The court was awash with confusion and amazement. Had we really heard that right? Mitting thinks if an officer is still married to the person they were with before deployment then he can safely assume they are incapable of having had sexual relationships with women they spied on, and indeed any other form of serious misconduct. Mitting says that, on this basis, he will deny victims the chance to examine any evidence about those officers.

The spycops scandal began with the exposure of Mark Kennedy in 2010. The Met have reached settlements with four different women Kennedy had significant long-term relationships with, and activists say there were a number of others he had more brief sexual encounters with. He had been married for nine years before his deployment in 2003, and remained married until the public revelations let his family know the truth about him.

Had it been some other officer exposed instead, Kennedy would now be in HN58’s position of asking for anonymity and being granted it because Mitting feels that, due to his enduring marriage, Kennedy cannot have committed his slew of sexual abuses, nor been instrumental in 49 wrongful convictions.

Mitting was clearly unsettled by the vocal response to his reasoning and said: ‘I may be old-fashioned.’ That doesn’t begin to cover it. There has never been a time without men having extramarital affairs and lying about it.
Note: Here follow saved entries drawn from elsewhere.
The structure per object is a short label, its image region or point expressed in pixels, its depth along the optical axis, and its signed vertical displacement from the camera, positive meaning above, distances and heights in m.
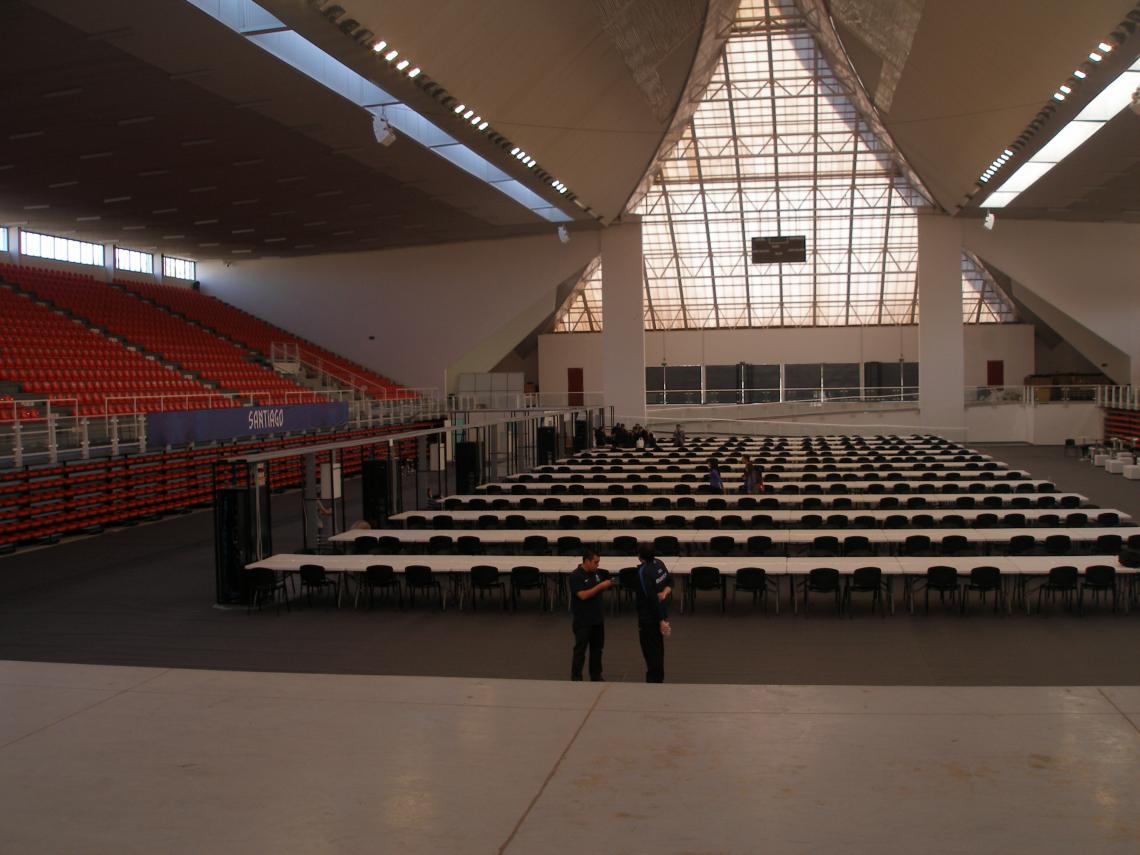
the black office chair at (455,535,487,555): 14.95 -2.17
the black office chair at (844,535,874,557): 14.30 -2.16
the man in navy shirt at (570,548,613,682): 9.20 -2.00
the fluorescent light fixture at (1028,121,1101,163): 24.95 +6.30
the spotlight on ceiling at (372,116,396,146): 20.45 +5.36
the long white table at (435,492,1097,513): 18.92 -2.05
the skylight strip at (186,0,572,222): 15.93 +6.19
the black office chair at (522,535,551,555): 14.96 -2.21
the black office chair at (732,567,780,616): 12.40 -2.29
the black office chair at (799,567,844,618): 12.14 -2.28
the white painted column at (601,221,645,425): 40.41 +3.43
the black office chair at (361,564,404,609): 13.00 -2.28
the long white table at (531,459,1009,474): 24.69 -1.89
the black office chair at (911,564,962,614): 12.10 -2.28
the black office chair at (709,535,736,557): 14.66 -2.20
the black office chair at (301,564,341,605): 13.09 -2.30
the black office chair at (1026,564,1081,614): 12.04 -2.27
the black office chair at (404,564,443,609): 12.90 -2.28
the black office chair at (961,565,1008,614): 12.02 -2.25
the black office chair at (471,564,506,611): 12.80 -2.33
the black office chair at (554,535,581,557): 14.93 -2.19
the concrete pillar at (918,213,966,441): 40.41 +3.14
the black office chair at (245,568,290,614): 13.11 -2.42
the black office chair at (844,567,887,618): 12.21 -2.32
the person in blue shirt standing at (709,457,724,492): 20.34 -1.75
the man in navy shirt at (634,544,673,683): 8.86 -1.93
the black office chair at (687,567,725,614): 12.41 -2.28
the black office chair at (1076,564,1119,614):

And that’s before we consider the special abilities of these particular men.  What’s to stop trained manipulators and abusers using their skills on their wives as well as their targets?

With such a ridiculous declaration, the last dribble of hope for the Inquiry dried up. There is clearly no way Mitting can carry on at the helm if it is to have any hope of fulfilling its purpose. Without people at the top who understand the concerns of victims, these processes can only ever betray those they exist to serve.

For the Stephen Lawrence inquiry, Sir William Macpherson had a panel of advisors. The Hillsborough Independent Panel went further, dispensing with the judge-led format and thereby succeeding where the Taylor inquiry had failed. Mitting seems unable to grasp that the Undercover Policing Inquiry exists to expose police wrongdoing. It can’t go on like this. Under him, it is starting to feel a lot like the deceived women’s gruelling civil cases where police used the most contorted reasoning to avoid accountability. The Inquiry is straying far from its remit. Mitting should be uncovering a path to the truth. Instead, he is an obstacle.